What the task requires - Omitting the pictures, restate all of the entries below exactly.

Source texts of formatted documents:
◇ ◇ ◇ ◇

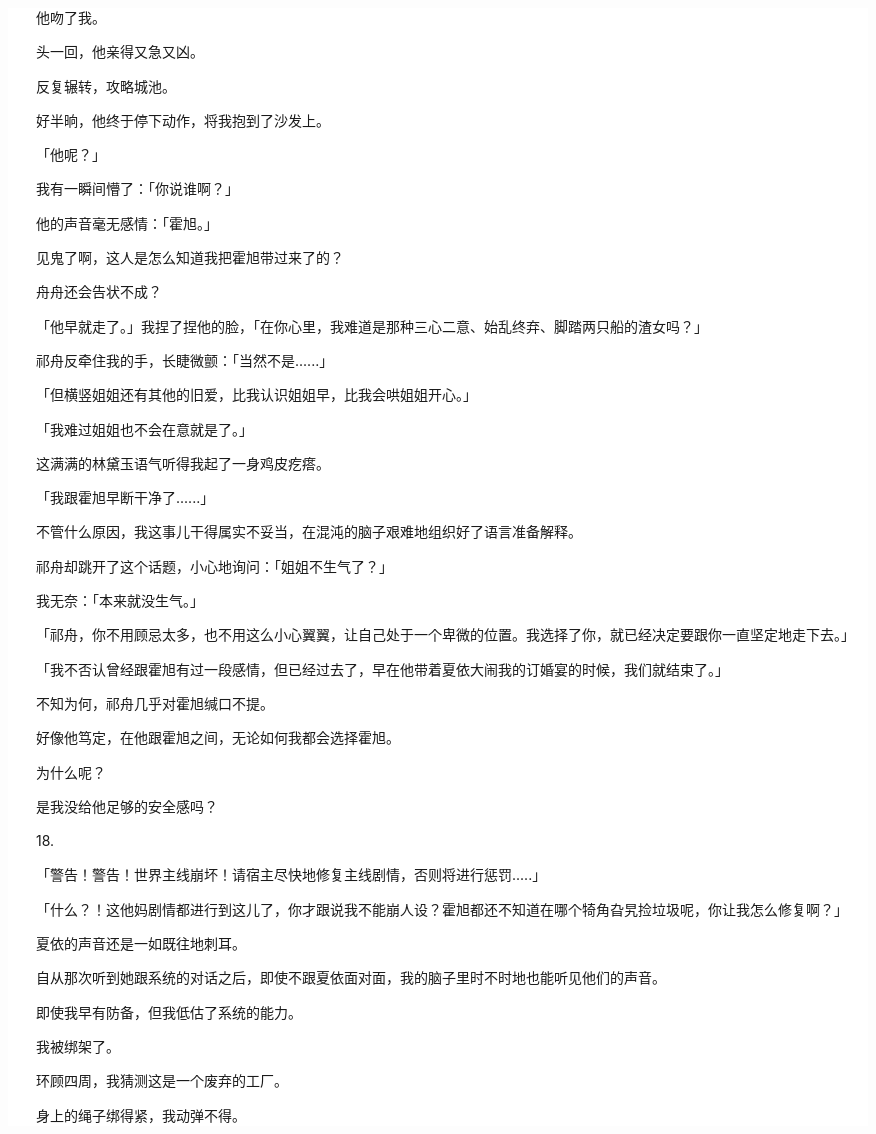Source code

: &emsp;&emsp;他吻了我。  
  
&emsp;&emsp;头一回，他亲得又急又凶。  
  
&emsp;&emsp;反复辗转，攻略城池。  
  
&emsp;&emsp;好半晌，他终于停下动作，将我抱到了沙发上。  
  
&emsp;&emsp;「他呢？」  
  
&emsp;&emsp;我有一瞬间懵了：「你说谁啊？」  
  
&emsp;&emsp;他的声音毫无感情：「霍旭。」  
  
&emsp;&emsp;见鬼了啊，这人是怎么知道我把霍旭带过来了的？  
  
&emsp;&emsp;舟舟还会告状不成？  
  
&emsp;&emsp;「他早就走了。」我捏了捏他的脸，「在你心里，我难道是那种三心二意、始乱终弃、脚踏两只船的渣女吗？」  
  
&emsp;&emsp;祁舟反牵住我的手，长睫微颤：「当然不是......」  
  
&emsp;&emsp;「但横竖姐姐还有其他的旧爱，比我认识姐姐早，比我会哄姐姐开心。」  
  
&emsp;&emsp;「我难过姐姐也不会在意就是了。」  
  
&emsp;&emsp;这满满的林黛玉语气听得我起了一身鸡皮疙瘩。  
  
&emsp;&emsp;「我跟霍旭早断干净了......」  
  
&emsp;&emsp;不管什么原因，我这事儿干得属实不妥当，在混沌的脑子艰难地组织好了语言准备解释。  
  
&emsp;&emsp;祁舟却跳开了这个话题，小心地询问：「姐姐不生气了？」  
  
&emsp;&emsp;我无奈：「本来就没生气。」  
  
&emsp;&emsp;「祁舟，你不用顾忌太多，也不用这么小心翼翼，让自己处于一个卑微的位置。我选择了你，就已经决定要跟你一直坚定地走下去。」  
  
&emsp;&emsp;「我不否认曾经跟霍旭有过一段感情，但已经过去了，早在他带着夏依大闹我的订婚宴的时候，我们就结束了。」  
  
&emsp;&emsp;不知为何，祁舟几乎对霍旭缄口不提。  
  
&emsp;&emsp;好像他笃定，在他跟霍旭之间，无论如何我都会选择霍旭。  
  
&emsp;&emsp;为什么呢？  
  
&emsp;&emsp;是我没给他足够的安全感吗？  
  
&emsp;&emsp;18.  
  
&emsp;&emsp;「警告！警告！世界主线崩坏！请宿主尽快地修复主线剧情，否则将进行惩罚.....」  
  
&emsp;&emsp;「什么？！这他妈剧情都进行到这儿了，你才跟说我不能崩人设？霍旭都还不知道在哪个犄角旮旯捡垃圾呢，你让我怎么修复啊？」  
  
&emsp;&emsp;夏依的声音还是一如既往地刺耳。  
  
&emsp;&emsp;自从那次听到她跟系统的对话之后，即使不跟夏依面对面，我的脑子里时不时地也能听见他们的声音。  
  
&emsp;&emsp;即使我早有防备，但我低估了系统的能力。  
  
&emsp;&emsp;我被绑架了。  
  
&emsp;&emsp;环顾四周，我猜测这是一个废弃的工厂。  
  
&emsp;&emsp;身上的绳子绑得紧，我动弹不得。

◇ ◇ ◇ ◇

Solution to this task -
Source code

: &emsp;&emsp;他吻了我。  
  
&emsp;&emsp;头一回，他亲得又急又凶。  
  
&emsp;&emsp;反复辗转，攻略城池。  
  
&emsp;&emsp;好半晌，他终于停下动作，将我抱到了沙发上。  
  
&emsp;&emsp;「他呢？」  
  
&emsp;&emsp;我有一瞬间懵了：「你说谁啊？」  
  
&emsp;&emsp;他的声音毫无感情：「霍旭。」  
  
&emsp;&emsp;见鬼了啊，这人是怎么知道我把霍旭带过来了的？  
  
&emsp;&emsp;舟舟还会告状不成？  
  
&emsp;&emsp;「他早就走了。」我捏了捏他的脸，「在你心里，我难道是那种三心二意、始乱终弃、脚踏两只船的渣女吗？」  
  
&emsp;&emsp;祁舟反牵住我的手，长睫微颤：「当然不是......」  
  
&emsp;&emsp;「但横竖姐姐还有其他的旧爱，比我认识姐姐早，比我会哄姐姐开心。」  
  
&emsp;&emsp;「我难过姐姐也不会在意就是了。」  
  
&emsp;&emsp;这满满的林黛玉语气听得我起了一身鸡皮疙瘩。  
  
&emsp;&emsp;「我跟霍旭早断干净了......」  
  
&emsp;&emsp;不管什么原因，我这事儿干得属实不妥当，在混沌的脑子艰难地组织好了语言准备解释。  
  
&emsp;&emsp;祁舟却跳开了这个话题，小心地询问：「姐姐不生气了？」  
  
&emsp;&emsp;我无奈：「本来就没生气。」  
  
&emsp;&emsp;「祁舟，你不用顾忌太多，也不用这么小心翼翼，让自己处于一个卑微的位置。我选择了你，就已经决定要跟你一直坚定地走下去。」  
  
&emsp;&emsp;「我不否认曾经跟霍旭有过一段感情，但已经过去了，早在他带着夏依大闹我的订婚宴的时候，我们就结束了。」  
  
&emsp;&emsp;不知为何，祁舟几乎对霍旭缄口不提。  
  
&emsp;&emsp;好像他笃定，在他跟霍旭之间，无论如何我都会选择霍旭。  
  
&emsp;&emsp;为什么呢？  
  
&emsp;&emsp;是我没给他足够的安全感吗？  
  
&emsp;&emsp;18.  
  
&emsp;&emsp;「警告！警告！世界主线崩坏！请宿主尽快地修复主线剧情，否则将进行惩罚.....」  
  
&emsp;&emsp;「什么？！这他妈剧情都进行到这儿了，你才跟说我不能崩人设？霍旭都还不知道在哪个犄角旮旯捡垃圾呢，你让我怎么修复啊？」  
  
&emsp;&emsp;夏依的声音还是一如既往地刺耳。  
  
&emsp;&emsp;自从那次听到她跟系统的对话之后，即使不跟夏依面对面，我的脑子里时不时地也能听见他们的声音。  
  
&emsp;&emsp;即使我早有防备，但我低估了系统的能力。  
  
&emsp;&emsp;我被绑架了。  
  
&emsp;&emsp;环顾四周，我猜测这是一个废弃的工厂。  
  
&emsp;&emsp;身上的绳子绑得紧，我动弹不得。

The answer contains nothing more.